Yes, I know the Go authors do it too. And of course we know the answer : they're ashamed of just how bad it is, and mask it by making exceptions in the style guide for this specific case. You also left out the type declaration and the actual sorting call. Here's the full code :

  type myStructSlice []struct

  func (ms myStructSlice) Len() int {
    return len(ms)
  }

  func (sl myStructSlice) Less(i, j int) bool { 
    return sl[i].MyKey < sl[j].MyKey
  }

  func (sl myStructSlice) Swap(i, j int) {
    return sl[i], sl[j] = sl[j], sl[i]
  }

  ...
  sort.Sort(myStructSlice(sl))
And for this trivial example we're at 15 lines of (properly indented) code. You also have polluted the name space with one-use names for types. Is it really so hard to believe that this easily explodes to 30 lines of code for real life examples ? The Less function is not going to be nearly as simple in real life struct examples (natural sort + field precedence).

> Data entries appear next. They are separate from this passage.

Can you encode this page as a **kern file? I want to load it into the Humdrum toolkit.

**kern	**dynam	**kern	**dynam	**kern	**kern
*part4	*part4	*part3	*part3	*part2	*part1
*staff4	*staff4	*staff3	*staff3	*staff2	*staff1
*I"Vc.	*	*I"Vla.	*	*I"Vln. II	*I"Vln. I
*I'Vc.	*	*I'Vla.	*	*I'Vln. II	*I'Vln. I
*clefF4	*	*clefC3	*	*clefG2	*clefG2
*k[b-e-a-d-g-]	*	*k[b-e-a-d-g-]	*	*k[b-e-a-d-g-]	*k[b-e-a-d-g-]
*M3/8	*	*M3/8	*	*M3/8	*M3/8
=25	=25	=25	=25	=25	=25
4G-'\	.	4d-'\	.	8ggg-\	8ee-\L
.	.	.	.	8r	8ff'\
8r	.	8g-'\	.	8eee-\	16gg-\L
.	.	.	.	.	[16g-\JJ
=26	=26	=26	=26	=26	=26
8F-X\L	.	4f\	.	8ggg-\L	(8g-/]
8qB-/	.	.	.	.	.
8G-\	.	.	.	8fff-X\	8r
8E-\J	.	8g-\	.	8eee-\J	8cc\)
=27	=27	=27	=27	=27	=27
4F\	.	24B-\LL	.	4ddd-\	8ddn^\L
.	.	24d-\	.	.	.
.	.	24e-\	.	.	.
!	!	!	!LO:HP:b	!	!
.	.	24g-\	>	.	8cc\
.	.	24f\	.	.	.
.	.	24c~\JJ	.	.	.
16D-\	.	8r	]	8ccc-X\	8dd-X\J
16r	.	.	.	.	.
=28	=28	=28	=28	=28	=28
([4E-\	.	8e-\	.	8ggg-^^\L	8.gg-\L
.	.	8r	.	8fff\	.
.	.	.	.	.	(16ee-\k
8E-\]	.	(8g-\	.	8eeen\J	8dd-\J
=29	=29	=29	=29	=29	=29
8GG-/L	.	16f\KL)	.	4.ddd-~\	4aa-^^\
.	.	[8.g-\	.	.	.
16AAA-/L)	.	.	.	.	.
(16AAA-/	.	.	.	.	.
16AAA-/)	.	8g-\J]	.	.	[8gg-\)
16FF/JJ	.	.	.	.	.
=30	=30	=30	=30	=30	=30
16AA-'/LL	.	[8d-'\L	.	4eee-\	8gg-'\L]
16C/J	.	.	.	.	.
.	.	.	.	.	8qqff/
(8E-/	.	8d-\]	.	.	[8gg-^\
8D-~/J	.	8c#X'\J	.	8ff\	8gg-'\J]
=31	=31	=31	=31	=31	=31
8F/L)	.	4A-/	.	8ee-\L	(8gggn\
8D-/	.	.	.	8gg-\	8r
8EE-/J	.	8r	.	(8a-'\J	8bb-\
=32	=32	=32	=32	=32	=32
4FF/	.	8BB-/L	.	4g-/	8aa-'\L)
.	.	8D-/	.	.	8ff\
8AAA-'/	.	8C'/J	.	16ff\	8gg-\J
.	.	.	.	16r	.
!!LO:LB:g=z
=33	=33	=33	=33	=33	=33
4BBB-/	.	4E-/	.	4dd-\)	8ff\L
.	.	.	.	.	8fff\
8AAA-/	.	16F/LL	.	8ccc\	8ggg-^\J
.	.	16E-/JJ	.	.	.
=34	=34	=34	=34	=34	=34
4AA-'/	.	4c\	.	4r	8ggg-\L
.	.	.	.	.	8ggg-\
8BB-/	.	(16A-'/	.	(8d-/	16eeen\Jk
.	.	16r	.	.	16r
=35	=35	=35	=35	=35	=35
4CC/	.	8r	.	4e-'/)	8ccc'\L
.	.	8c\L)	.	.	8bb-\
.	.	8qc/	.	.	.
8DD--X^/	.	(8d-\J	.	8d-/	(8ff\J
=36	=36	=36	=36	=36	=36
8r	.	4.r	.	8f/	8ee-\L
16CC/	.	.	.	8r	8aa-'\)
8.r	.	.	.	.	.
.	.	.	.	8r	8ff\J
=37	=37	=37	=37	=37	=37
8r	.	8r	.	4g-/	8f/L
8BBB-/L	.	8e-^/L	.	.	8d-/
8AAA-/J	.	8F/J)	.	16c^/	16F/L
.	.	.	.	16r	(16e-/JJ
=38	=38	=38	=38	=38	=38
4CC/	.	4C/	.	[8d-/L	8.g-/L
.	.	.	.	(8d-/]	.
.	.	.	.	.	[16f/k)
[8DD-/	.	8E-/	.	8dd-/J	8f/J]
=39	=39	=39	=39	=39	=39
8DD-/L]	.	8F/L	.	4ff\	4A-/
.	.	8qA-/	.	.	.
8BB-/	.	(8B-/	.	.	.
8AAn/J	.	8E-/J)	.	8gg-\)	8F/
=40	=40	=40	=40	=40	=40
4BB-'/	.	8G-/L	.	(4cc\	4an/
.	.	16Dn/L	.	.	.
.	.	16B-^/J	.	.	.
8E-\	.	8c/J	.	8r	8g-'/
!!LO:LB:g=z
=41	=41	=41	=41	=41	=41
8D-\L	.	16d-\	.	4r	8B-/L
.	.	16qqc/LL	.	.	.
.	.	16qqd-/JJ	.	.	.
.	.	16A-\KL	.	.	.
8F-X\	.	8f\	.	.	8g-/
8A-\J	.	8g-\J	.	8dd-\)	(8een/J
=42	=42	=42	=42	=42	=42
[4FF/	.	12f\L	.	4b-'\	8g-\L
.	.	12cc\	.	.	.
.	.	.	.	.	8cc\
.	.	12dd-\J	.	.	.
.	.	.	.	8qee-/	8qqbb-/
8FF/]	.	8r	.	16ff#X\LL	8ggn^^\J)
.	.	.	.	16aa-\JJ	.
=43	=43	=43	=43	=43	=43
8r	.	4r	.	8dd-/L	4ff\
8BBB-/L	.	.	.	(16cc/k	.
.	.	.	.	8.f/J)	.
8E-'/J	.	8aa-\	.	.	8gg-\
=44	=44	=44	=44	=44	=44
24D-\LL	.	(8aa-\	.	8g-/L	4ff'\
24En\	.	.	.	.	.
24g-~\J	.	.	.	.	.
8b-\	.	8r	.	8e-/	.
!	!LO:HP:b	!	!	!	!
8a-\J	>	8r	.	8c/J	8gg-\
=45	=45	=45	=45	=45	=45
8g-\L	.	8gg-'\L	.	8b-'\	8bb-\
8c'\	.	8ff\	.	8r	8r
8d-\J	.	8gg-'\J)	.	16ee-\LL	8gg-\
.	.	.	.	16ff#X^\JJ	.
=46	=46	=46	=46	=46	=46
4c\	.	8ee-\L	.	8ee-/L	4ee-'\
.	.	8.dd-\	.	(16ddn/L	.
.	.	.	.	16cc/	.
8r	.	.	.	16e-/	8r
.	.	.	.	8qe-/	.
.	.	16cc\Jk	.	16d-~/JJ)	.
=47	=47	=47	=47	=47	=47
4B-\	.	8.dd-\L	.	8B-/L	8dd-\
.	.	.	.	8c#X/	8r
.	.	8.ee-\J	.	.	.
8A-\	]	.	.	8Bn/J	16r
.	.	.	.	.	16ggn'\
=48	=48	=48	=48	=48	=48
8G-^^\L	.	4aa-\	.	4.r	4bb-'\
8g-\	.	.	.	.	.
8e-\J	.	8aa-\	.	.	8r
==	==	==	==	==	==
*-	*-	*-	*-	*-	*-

Compare to the same code in Java:

  Collections.sort(theList, (SomeType s1, SomeType p2) -> p1.field.compareTo(p2.field));
D:

  sort!("a.field < b.field")(theList)
C++:

  thelist.sort([](const someType& a, const someType& b) { return a.field < b.field; });
So Golang is 5x more verbose than Java in this instance. This a particularly bad example, but that Golang is actually more verbose than Java is not an exception in my experience.